[INFORMATION SHOWN Boundary: Start]

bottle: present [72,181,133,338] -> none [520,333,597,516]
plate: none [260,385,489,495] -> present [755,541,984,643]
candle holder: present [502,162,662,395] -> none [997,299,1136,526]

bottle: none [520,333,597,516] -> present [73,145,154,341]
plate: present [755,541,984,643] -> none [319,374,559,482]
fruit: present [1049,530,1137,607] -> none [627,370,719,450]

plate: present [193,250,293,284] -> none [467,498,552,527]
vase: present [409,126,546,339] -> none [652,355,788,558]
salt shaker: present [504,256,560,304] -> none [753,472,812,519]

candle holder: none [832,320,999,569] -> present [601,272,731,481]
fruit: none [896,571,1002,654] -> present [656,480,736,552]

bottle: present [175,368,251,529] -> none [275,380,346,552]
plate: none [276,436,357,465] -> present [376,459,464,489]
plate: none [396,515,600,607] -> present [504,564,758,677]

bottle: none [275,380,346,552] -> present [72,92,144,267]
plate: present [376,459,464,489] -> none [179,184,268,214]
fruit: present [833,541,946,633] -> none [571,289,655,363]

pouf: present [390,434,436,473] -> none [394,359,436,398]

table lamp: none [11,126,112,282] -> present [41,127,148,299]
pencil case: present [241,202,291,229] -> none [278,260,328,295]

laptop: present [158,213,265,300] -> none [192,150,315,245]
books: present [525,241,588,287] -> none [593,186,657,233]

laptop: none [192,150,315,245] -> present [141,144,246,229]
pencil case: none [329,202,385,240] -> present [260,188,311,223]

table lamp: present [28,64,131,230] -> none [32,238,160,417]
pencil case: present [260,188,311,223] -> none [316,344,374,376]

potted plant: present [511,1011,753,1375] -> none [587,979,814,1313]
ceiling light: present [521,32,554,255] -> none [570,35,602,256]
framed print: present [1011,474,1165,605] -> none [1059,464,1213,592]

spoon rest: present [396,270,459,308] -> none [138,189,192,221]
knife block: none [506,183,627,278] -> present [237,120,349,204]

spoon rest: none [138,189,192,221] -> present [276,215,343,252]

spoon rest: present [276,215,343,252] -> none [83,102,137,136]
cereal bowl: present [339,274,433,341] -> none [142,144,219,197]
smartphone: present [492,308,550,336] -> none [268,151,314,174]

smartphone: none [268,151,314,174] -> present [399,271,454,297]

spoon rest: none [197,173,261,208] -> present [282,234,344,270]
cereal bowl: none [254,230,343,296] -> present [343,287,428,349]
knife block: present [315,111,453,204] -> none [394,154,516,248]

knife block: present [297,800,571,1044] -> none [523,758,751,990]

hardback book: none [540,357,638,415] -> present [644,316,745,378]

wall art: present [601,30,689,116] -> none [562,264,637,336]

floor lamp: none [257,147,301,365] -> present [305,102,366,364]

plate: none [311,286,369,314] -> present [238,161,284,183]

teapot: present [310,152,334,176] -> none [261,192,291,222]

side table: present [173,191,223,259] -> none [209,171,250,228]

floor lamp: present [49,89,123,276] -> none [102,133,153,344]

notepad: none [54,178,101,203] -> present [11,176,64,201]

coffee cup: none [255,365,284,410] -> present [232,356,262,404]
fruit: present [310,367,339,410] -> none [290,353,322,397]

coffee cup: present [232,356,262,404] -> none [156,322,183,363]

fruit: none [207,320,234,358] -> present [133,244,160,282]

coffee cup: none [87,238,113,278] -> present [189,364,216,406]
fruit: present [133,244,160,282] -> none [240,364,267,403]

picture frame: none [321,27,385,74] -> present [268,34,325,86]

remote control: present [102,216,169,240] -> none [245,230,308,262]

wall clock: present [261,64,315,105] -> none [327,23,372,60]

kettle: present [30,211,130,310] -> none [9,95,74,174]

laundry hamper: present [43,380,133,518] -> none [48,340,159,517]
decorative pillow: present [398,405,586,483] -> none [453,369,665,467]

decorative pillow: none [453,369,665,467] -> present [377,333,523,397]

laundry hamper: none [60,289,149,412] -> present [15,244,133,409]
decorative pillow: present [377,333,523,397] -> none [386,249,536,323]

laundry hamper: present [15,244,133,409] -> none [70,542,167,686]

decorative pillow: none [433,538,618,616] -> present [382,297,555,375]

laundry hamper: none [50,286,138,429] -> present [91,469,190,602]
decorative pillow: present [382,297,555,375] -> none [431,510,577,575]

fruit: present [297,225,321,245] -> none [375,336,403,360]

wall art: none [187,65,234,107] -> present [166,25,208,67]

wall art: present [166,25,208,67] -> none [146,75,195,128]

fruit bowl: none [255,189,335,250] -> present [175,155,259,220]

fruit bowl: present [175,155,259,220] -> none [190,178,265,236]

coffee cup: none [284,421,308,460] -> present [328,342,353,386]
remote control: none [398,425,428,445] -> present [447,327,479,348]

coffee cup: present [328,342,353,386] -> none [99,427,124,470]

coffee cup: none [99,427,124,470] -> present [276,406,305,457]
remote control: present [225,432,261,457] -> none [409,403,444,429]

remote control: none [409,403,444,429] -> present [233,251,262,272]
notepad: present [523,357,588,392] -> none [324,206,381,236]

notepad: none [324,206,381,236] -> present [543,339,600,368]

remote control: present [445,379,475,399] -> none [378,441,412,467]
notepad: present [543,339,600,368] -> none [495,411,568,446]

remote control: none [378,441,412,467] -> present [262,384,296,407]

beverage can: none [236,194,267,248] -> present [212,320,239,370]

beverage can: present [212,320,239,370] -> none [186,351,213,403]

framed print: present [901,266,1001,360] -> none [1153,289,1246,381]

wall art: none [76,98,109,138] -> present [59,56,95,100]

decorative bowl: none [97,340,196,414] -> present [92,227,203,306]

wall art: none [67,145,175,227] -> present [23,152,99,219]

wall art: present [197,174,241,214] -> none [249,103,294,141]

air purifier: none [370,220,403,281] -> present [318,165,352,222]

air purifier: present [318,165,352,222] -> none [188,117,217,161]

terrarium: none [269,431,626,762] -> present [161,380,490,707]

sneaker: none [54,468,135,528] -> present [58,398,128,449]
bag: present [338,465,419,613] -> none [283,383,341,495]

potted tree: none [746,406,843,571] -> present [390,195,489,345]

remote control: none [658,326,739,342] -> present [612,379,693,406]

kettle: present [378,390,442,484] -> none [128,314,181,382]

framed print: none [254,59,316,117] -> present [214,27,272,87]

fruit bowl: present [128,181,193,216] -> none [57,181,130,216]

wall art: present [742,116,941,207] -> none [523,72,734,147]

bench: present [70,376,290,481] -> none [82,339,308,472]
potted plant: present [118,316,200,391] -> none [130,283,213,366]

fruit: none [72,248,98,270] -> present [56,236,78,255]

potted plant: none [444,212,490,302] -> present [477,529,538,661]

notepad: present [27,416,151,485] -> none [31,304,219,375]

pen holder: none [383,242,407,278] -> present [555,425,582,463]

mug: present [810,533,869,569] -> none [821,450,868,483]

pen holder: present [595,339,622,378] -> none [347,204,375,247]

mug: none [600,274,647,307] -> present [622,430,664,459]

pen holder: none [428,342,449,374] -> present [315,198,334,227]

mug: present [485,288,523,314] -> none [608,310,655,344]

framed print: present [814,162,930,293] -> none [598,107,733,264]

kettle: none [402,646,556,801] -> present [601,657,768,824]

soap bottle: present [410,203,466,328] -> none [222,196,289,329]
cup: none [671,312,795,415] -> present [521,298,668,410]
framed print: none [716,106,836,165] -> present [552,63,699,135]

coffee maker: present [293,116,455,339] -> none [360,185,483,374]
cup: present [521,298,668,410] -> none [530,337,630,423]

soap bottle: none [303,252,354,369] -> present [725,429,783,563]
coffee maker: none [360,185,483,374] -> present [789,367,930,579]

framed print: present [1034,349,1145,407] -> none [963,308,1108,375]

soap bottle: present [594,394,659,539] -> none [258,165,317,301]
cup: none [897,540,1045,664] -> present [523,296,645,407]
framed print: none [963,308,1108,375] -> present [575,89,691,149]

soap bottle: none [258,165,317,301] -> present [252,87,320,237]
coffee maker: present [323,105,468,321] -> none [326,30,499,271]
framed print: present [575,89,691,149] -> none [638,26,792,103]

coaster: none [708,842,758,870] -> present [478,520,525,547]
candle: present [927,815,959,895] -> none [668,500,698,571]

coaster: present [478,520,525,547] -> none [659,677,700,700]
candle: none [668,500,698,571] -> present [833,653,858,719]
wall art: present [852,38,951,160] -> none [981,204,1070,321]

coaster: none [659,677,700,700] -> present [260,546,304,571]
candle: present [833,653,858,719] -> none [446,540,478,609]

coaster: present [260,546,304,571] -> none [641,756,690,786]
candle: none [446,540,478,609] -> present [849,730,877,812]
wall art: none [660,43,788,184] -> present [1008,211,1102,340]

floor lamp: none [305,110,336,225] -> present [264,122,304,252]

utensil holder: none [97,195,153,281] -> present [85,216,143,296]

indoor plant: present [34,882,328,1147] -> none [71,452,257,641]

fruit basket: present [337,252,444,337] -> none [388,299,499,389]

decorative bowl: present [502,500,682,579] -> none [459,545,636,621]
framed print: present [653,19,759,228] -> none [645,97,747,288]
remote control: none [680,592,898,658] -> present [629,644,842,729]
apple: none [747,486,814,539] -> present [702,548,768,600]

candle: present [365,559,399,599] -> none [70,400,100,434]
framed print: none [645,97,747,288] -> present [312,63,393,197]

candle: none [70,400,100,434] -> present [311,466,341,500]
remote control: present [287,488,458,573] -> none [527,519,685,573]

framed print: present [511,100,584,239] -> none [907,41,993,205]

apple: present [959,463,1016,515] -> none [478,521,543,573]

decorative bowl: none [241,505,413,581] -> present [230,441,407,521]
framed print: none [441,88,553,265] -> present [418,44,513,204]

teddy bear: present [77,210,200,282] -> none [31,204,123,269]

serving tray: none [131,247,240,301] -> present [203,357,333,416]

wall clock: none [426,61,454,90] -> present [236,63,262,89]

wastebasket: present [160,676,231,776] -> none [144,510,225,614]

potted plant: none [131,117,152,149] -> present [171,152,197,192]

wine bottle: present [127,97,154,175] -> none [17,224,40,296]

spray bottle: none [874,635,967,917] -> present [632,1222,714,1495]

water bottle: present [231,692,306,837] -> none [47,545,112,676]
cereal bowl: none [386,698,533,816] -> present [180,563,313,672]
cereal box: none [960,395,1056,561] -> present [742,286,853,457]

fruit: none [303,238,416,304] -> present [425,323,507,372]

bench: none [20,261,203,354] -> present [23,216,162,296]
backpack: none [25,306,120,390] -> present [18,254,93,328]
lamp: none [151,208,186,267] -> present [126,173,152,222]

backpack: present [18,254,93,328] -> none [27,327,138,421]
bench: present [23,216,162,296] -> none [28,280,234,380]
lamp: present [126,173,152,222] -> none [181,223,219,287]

[INFORMATION SHOWN Boundary: End]

PROBLEM TO WORK ON: From the records above, print exactly the lines that run from the line with "indoor plant: present" to the line with "cereal box: none", inclusive.

TASK RESULT:
indoor plant: present [34,882,328,1147] -> none [71,452,257,641]

fruit basket: present [337,252,444,337] -> none [388,299,499,389]

decorative bowl: present [502,500,682,579] -> none [459,545,636,621]
framed print: present [653,19,759,228] -> none [645,97,747,288]
remote control: none [680,592,898,658] -> present [629,644,842,729]
apple: none [747,486,814,539] -> present [702,548,768,600]

candle: present [365,559,399,599] -> none [70,400,100,434]
framed print: none [645,97,747,288] -> present [312,63,393,197]

candle: none [70,400,100,434] -> present [311,466,341,500]
remote control: present [287,488,458,573] -> none [527,519,685,573]

framed print: present [511,100,584,239] -> none [907,41,993,205]

apple: present [959,463,1016,515] -> none [478,521,543,573]

decorative bowl: none [241,505,413,581] -> present [230,441,407,521]
framed print: none [441,88,553,265] -> present [418,44,513,204]

teddy bear: present [77,210,200,282] -> none [31,204,123,269]

serving tray: none [131,247,240,301] -> present [203,357,333,416]

wall clock: none [426,61,454,90] -> present [236,63,262,89]

wastebasket: present [160,676,231,776] -> none [144,510,225,614]

potted plant: none [131,117,152,149] -> present [171,152,197,192]

wine bottle: present [127,97,154,175] -> none [17,224,40,296]

spray bottle: none [874,635,967,917] -> present [632,1222,714,1495]

water bottle: present [231,692,306,837] -> none [47,545,112,676]
cereal bowl: none [386,698,533,816] -> present [180,563,313,672]
cereal box: none [960,395,1056,561] -> present [742,286,853,457]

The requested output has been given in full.